> [Try it] Where the line with "text: (109, 23) -> (190, 70), 202 -> 300" appears below, start writing out lines exactly, and finish with the line with "text: (91, 167) -> (149, 199), CW873 -> CW870", which is included; write out nothing else.

> [Records for the exercise]
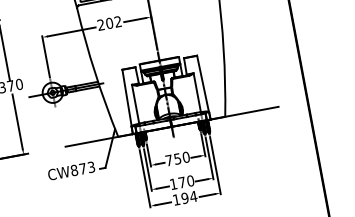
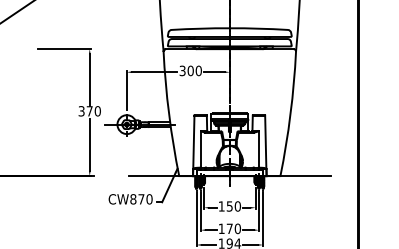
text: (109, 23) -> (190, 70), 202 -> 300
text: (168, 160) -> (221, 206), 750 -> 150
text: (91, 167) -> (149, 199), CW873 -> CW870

---

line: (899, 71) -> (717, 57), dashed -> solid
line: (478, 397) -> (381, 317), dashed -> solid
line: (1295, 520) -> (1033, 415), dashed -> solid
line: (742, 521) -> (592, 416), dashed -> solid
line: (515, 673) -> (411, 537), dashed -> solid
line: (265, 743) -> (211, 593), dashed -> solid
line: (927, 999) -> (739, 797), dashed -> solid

...

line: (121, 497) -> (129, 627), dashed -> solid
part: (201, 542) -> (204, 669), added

> [Answer section]
text: (109, 23) -> (190, 70), 202 -> 300
text: (168, 160) -> (221, 206), 750 -> 150
text: (91, 167) -> (149, 199), CW873 -> CW870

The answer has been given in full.